Я задумался над ее словами и тем, что читал в исторических трудах, а также о рассказах Ликонниса про Четвертое Регентство. Если взглянуть на историю империи с точки зрения Одиночества, то шаблон действительно вырисовывался. Регенты чаще вступали в должность, воплощения реже покидали столицу и до начала своего правления, и во время него. Черт, да сказывали, что Маркино, Теодуа и Люсиен раньше общались друг с другом! Такого больше не было ни официально, ни, по всей вероятности, приватно.
– Скоро, – продолжила Одиночество, – речь пойдет не о державных стариках, одержимых паранойей, которые пускают слюни, а о трех активных, бодрых, толковых претендентах на трон, каждый из которых убедит себя в злонамеренности остальных. У них разовьются паранойя, слабоумие и бред величия, подкрепленные огромным государственным аппаратом. Уже сейчас каждое новое воплощение относится к своим предшественнику и наследнику намного хуже, чем первые пять веков. Открытая война между ними – вопрос времени.
– Гражданская война? – переспросил я, не веря.
Одиночество кивнула.
– Гражданская война между тремя императорами, каждый из которых регулярно возрождается из мертвых, жаждет мести, способен собрать и повести за собой армию. И так цикл за циклом.

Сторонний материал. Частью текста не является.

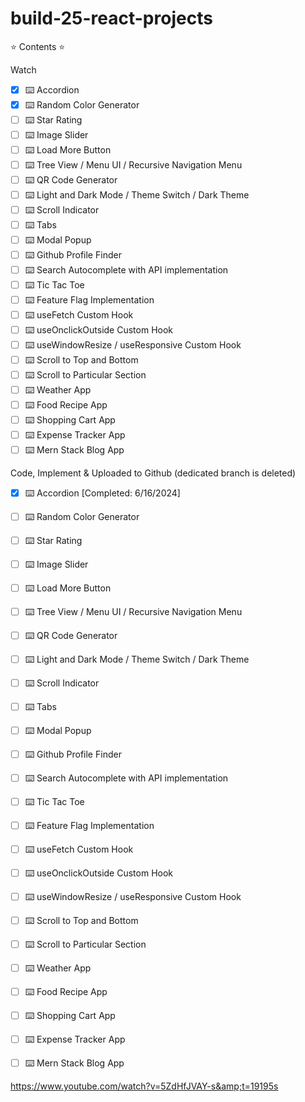 # build-25-react-projects

⭐️ Contents ⭐️

Watch
- [x] ⌨️ Accordion
- [x] ⌨️ Random Color Generator
- [ ] ⌨️ Star Rating
- [ ] ⌨️ Image Slider
- [ ] ⌨️ Load More Button
- [ ] ⌨️ Tree View / Menu UI / Recursive Navigation Menu
- [ ] ⌨️ QR Code Generator
- [ ] ⌨️ Light and Dark Mode / Theme Switch / Dark Theme
- [ ] ⌨️ Scroll Indicator
- [ ] ⌨️ Tabs
- [ ] ⌨️ Modal Popup
- [ ] ⌨️ Github Profile Finder
- [ ] ⌨️ Search Autocomplete with API implementation
- [ ] ⌨️ Tic Tac Toe
- [ ] ⌨️ Feature Flag Implementation
- [ ] ⌨️ useFetch Custom Hook
- [ ] ⌨️ useOnclickOutside Custom Hook
- [ ] ⌨️ useWindowResize / useResponsive Custom Hook
- [ ] ⌨️ Scroll to Top and Bottom
- [ ] ⌨️ Scroll to Particular Section
- [ ] ⌨️ Weather App
- [ ] ⌨️ Food Recipe App
- [ ] ⌨️ Shopping Cart App
- [ ] ⌨️ Expense Tracker App
- [ ] ⌨️ Mern Stack Blog App

Code, Implement & Uploaded to Github (dedicated branch is deleted)
- [x] ⌨️ Accordion [Completed: 6/16/2024]
- [ ] ⌨️ Random Color Generator
- [ ] ⌨️ Star Rating
- [ ] ⌨️ Image Slider
- [ ] ⌨️ Load More Button
- [ ] ⌨️ Tree View / Menu UI / Recursive Navigation Menu
- [ ] ⌨️ QR Code Generator
- [ ] ⌨️ Light and Dark Mode / Theme Switch / Dark Theme
- [ ] ⌨️ Scroll Indicator
- [ ] ⌨️ Tabs
- [ ] ⌨️ Modal Popup
- [ ] ⌨️ Github Profile Finder
- [ ] ⌨️ Search Autocomplete with API implementation
- [ ] ⌨️ Tic Tac Toe
- [ ] ⌨️ Feature Flag Implementation
- [ ] ⌨️ useFetch Custom Hook
- [ ] ⌨️ useOnclickOutside Custom Hook
- [ ] ⌨️ useWindowResize / useResponsive Custom Hook
- [ ] ⌨️ Scroll to Top and Bottom
- [ ] ⌨️ Scroll to Particular Section
- [ ] ⌨️ Weather App
- [ ] ⌨️ Food Recipe App
- [ ] ⌨️ Shopping Cart App
- [ ] ⌨️ Expense Tracker App
- [ ] ⌨️ Mern Stack Blog App


https://www.youtube.com/watch?v=5ZdHfJVAY-s&amp;t=19195s
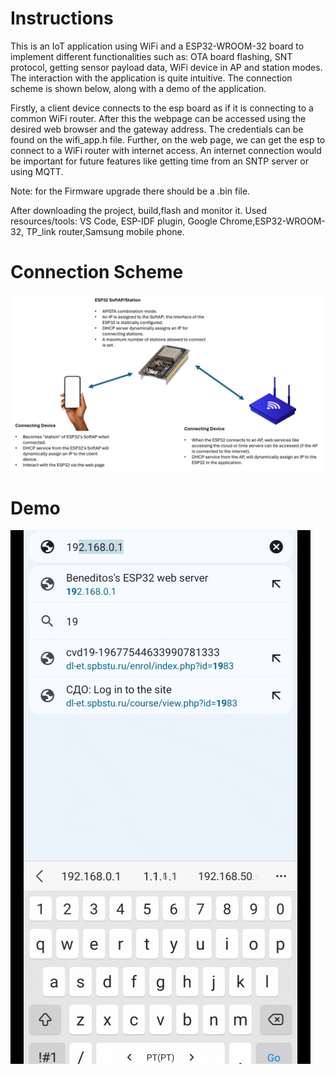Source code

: # Instructions
This is an IoT application using WiFi and a ESP32-WROOM-32 board to implement different functionalities such as: OTA board flashing, SNT protocol, getting sensor payload data, WiFi device in AP and station modes. The interaction with the application is quite intuitive. The connection scheme is shown below, along with a demo of the application. 

Firstly, a client device connects to the esp board as if it is connecting to a common WiFi router. After this the webpage can be accessed using the desired web browser and the gateway address. The credentials can be found on the wifi_app.h file. Further, on the web page, we can get the esp to connect to a WiFi router with internet access. An internet connection would be important for future features like getting time from an SNTP server or using MQTT.

Note: for the Firmware upgrade there should be a .bin file.

After downloading the project, build,flash and monitor it. Used resources/tools: VS Code, ESP-IDF plugin, Google Chrome,ESP32-WROOM-32, TP_link router,Samsung mobile phone.

# Connection Scheme

![](https://github.com/Benedito821/wifi_IoT_application/blob/master/scheme.png)

# Demo

![](https://github.com/Benedito821/wifi_IoT_application/blob/master/demo.gif)
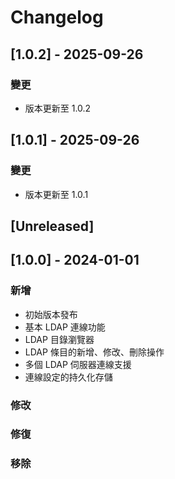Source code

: # Changelog

## [1.0.2] - 2025-09-26

### 變更
- 版本更新至 1.0.2


## [1.0.1] - 2025-09-26

### 變更
- 版本更新至 1.0.1


## [Unreleased]

## [1.0.0] - 2024-01-01

### 新增
- 初始版本發布
- 基本 LDAP 連線功能
- LDAP 目錄瀏覽器
- LDAP 條目的新增、修改、刪除操作
- 多個 LDAP 伺服器連線支援
- 連線設定的持久化存儲

### 修改

### 修復

### 移除
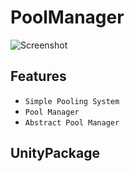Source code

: # PoolManager
![Screenshot](https://gitlab.com/ilnprj/poolmanager/uploads/a762daa4e96fe4a21bb1c258a5b86ac7/poolScreen.png)
## Features
- `Simple Pooling System`
- `Pool Manager`
- `Abstract Pool Manager`
## UnityPackage
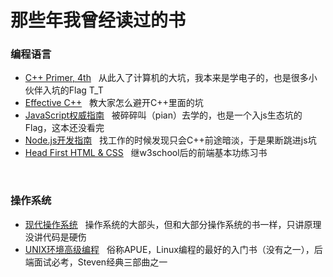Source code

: <h1>那些年我曾经读过的书</h1>

<h3>编程语言</h3>
<ul>
<li><a href = "https://book.douban.com/subject/1767741/">C++ Primer, 4th</a>&nbsp&nbsp 从此入了计算机的大坑，我本来是学电子的，也是很多小伙伴入坑的Flag T_T</li>
<li><a href = https://book.douban.com/subject/1842426/">Effective C++</a>&nbsp&nbsp
教大家怎么避开C++里面的坑</li>
<li><a href = "https://book.douban.com/subject/1232061/">JavaScript权威指南</a>&nbsp&nbsp  被碎碎叫（pian）去学的，也是一个入js生态坑的Flag，这本还没看完</li>
<li><a href = "https://book.douban.com/subject/10789820/">Node.js开发指南</a>&nbsp&nbsp 找工作的时候发现只会C++前途暗淡，于是果断跳进js坑</li>
<li><a href = "https://book.douban.com/subject/3840201/">Head First HTML & CSS</a>&nbsp&nbsp
继w3school后的前端基本功练习书</li>
</ul>

<br/>

<h3>操作系统</h3>
<ul>
<li><a href = "https://book.douban.com/subject/1390650/">现代操作系统</a>&nbsp&nbsp
操作系统的大部头，但和大部分操作系统的书一样，只讲原理没讲代码是硬伤</li>
<li><a href = "https://book.douban.com/subject/1788421/">UNIX环境高级编程</a>&nbsp&nbsp
俗称APUE，Linux编程的最好的入门书（没有之一），后端面试必考，Steven经典三部曲之一</li>
</ul>

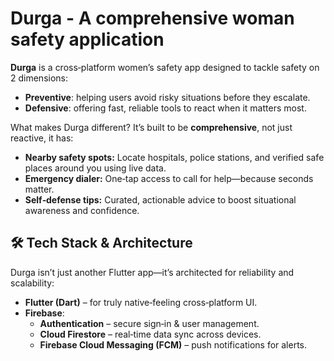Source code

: # Durga - A comprehensive woman safety application

**Durga** is a cross‑platform women’s safety app designed to tackle safety on 2 dimensions:  
- **Preventive**: helping users avoid risky situations before they escalate.  
- **Defensive**: offering fast, reliable tools to react when it matters most.

What makes Durga different? It’s built to be **comprehensive**, not just reactive, it has:
- **Nearby safety spots:** Locate hospitals, police stations, and verified safe places around you using live data.
- **Emergency dialer:** One‑tap access to call for help—because seconds matter.
- **Self‑defense tips:** Curated, actionable advice to boost situational awareness and confidence.
  

## 🛠 Tech Stack & Architecture

Durga isn’t just another Flutter app—it’s architected for reliability and scalability:

- **Flutter (Dart)** – for truly native‑feeling cross‑platform UI.
- **Firebase**:
  - **Authentication** – secure sign‑in & user management.
  - **Cloud Firestore** – real‑time data sync across devices.
  - **Firebase Cloud Messaging (FCM)** – push notifications for alerts.
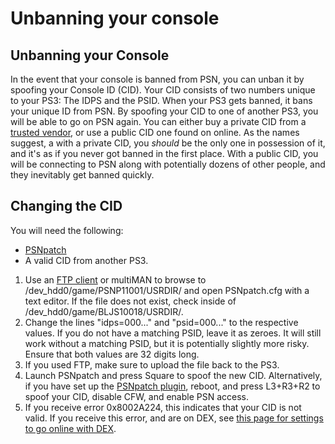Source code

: # Unbanning your console

## Unbanning your Console

In the event that your console is banned from PSN, you can unban it by spoofing your Console ID \(CID\). Your CID consists of two numbers unique to your PS3: The IDPS and the PSID. When your PS3 gets banned, it bans your unique ID from PSN. By spoofing your CID to one of another PS3, you will be able to go on PSN again. You can either buy a private CID from a [trusted vendor](https://www.reddit.com/r/ps3homebrew/comments/2pywcr/ps3_private_consoleid_psid_for_sale_unban_your_ps3/), or use a public CID one found on online. As the names suggest, a with a private CID, you _should_ be the only one in possession of it, and it's as if you never got banned in the first place. With a public CID, you will be connecting to PSN along with potentially dozens of other people, and they inevitably get banned quickly.

## Changing the CID

You will need the following:

* [PSNpatch](http://store.brewology.com/ahomebrew.php?brewid=244)
* A valid CID from another PS3.

1. Use an [FTP client](../big-stinky-brew/pc-tools/ftp-client.md) or multiMAN to browse to /dev\_hdd0/game/PSNP11001/USRDIR/ and open PSNpatch.cfg with a text editor. If the file does not exist, check inside of /dev\_hdd0/game/BLJS10018/USRDIR/.
2. Change the lines "idps=000..." and "psid=000..." to the respective values. If you do not have a matching PSID, leave it as zeroes. It will still work without a matching PSID, but it is potentially slightly more risky. Ensure that both values are 32 digits long.
3. If you used FTP, make sure to upload the file back to the PS3.
4. Launch PSNpatch and press Square to spoof the new CID. Alternatively, if you have set up the [PSNpatch plugin](https://github.com/Doregon/tnpsh-wiki/tree/b8909682ceb3d35fa1c9004830731e78ed3e8a30/big-stinky-brew/utilities/psnpatch/plugin.md), reboot, and press L3+R3+R2 to spoof your CID, disable CFW, and enable PSN access.
5. If you receive error 0x8002A224, this indicates that your CID is not valid. If you receive this error, and are on DEX, see [this page for settings to go online with DEX](../welcome-to-wiki/psn.md).

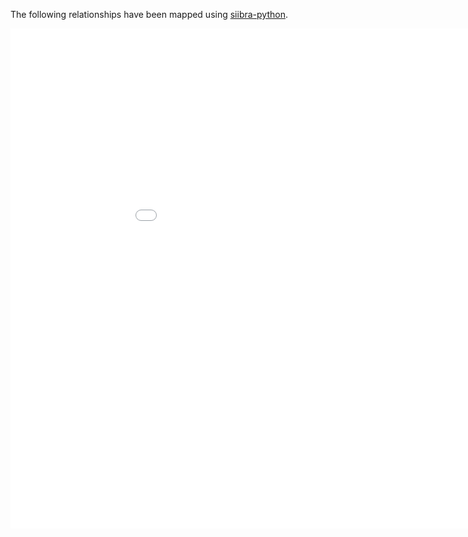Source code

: The following relationships have been mapped using [siibra-python](https://github.com/FZJ-INM1-BDA/siibra-python).

<iframe src="assets/img/vep_julichbrain_mni152.html"
    sandbox="allow-same-origin allow-scripts"
    width="1000"
    height="800"
    scrolling="no"
    seamless="seamless"
    frameborder="0">
</iframe>

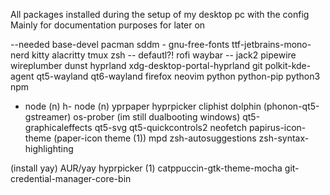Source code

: All packages installed during the setup of my desktop pc with the config
Mainly for documentation purposes for later on

--needed base-devel
pacman
sddm - gnu-free-fonts
ttf-jetbrains-mono-nerd
kitty
alacritty
tmux
zsh -- defautl?!
rofi
waybar -- jack2
pipewire
wireplumber
dunst
hyprland
xdg-desktop-portal-hyprland
git
polkit-kde-agent
qt5-wayland
qt6-wayland
firefox
neovim
python
python-pip
python3
npm
- node (n)
h- node (n)
yprpaper
hyprpicker
cliphist
dolphin (phonon-qt5-gstreamer)
os-prober (im still dualbooting windows)
qt5-graphicaleffects 
qt5-svg 
qt5-quickcontrols2
neofetch
papirus-icon-theme
(paper-icon theme (1))
mpd
zsh-autosuggestions
zsh-syntax-highlighting

(install yay)
AUR/yay
hyprpicker (1)
catppuccin-gtk-theme-mocha
git-credential-manager-core-bin


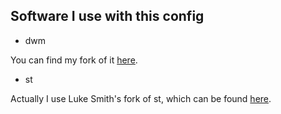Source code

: ## Software I use with this config

- dwm

You can find my fork of it [here](https://github.com/reiffarth/dwm).

- st

Actually I use Luke Smith's fork of st, which can be found [here](https://github.com/lukesmithxyz/st).
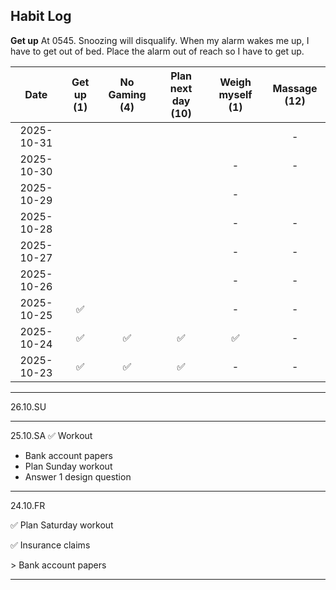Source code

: ## Habit Log

**Get up**
At 0545.
Snoozing will disqualify.
When my alarm wakes me up, I have to get out of bed. Place the alarm out of reach so I have to get up.



| Date           | Get up (1)  | No Gaming (4) | Plan next day (10)| Weigh myself (1) | Massage (12) |
|:--------------:|:-----------:|:-------------:|:-----------------:|:----------------:|:------------:|
| 2025-10-31     |             |               |                   |                  |-             |
| 2025-10-30     |             |               |                   |-                 |-             |
| 2025-10-29     |             |               |                   |-                 |              |
| 2025-10-28     |             |               |                   |-                 |-             |
| 2025-10-27     |             |               |                   |-                 |-             |
| 2025-10-26     |             |               |                   |-                 |-             |
| 2025-10-25     |✅           |               |                   |-                 |-             |
| 2025-10-24     |✅           |✅            |✅                 |           ✅     |    -         |
| 2025-10-23     |✅           |✅            |✅                 |  -               |    -         |

------------------
26.10.SU

------------------
25.10.SA
✅ Workout

* Bank account papers
* Plan Sunday workout
* Answer 1 design question
------------------
24.10.FR

✅ Plan Saturday workout

✅ Insurance claims

&gt; Bank account papers

------------------

<!--
**Bubke/Bubke** is a ✨ _special_ ✨ repository because its `README.md` (this file) appears on your GitHub profile.

Here are some ideas to get you started:

✅
❌
🟡
- 🔭 I’m currently working on ...
- 🌱 I’m currently learning ...
- 👯 I’m looking to collaborate on ...
- 🤔 I’m looking for help with ...
- 💬 Ask me about ...
- 📫 How to reach me: ...
- 😄 Pronouns: ...
- ⚡ Fun fact: ...
-->
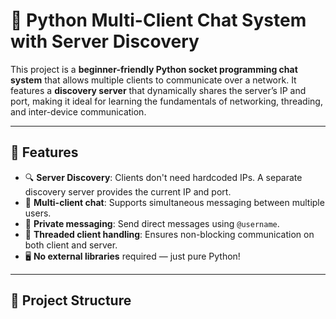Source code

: # 🧠 Python Multi-Client Chat System with Server Discovery

This project is a **beginner-friendly Python socket programming chat system** that allows multiple clients to communicate over a network. It features a **discovery server** that dynamically shares the server’s IP and port, making it ideal for learning the fundamentals of networking, threading, and inter-device communication.

---

## 🚀 Features

- 🔍 **Server Discovery**: Clients don't need hardcoded IPs. A separate discovery server provides the current IP and port.
- 💬 **Multi-client chat**: Supports simultaneous messaging between multiple users.
- 🔐 **Private messaging**: Send direct messages using `@username`.
- 🧵 **Threaded client handling**: Ensures non-blocking communication on both client and server.
- 🖥️ **No external libraries** required — just pure Python!

---

## 📁 Project Structure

– Но империя и раньше переживала кризисы, – возразил я не столь уверенно, как хотелось. – Правление Претендентов, Мятеж Бастардов, предательство Белых Кушаков под командованием Серебряного Ястреба – имперский двор выживал вообще без воплощений Стефана. Кто сказал, что он не справится с полоумным императором?
Одиночество скрестила руки.
– Сам подумай. Даже полоумный император остается императором.
А люди ему подчинялись. По крайней мере, одной из версий. Но если им придется выбирать между тремя станами, то в стране начнется хаос, которому не будет конца.
Мир, доселе шатавшийся, начал рушиться. Я чувствовал приближение ужасных событий. Когда нас накроет волной, она снесет все, и строить под ударом плотину может только глупец.
– Это не мое дело, – сказал я и встал поспешнее, чем хотел.
Картинка дрогнула, но сразу выровнялась. Моя забота – Келлз, сестра и собственно я, а не судьба империи.
– Я член Круга, и не мне противостоять императору, не говоря о херне со спасением империи. Пусть устаканивается сама.
– Ой ли? – лукаво поинтересовалась Одиночество. Она уже села и устроилась поудобнее. – Я так не думаю. Ты спрятал дневник не только потому, что боишься за свою шкуру, Дрот. Думай ты о себе, давно отдал бы его Келлзу, Никко, Тени, а то и мне. Это было бы просто, особенно для тебя. Но ты этого не сделал.
– Никто не застрахован от ошибок, – ответил я.
– Да, но ты-то не ошибся. И знаешь почему? Потому что в глубине души хочешь быть игроком. Ты знал, что дневник важен, а потому будешь важен и ты. И знаешь, Дрот, у тебя получилось. Ты в игре, и неважно, нравятся ли тебе финальные ставки. А я пригласила тебя, чтобы сказать, что теперь уже поздно умывать руки и удаляться.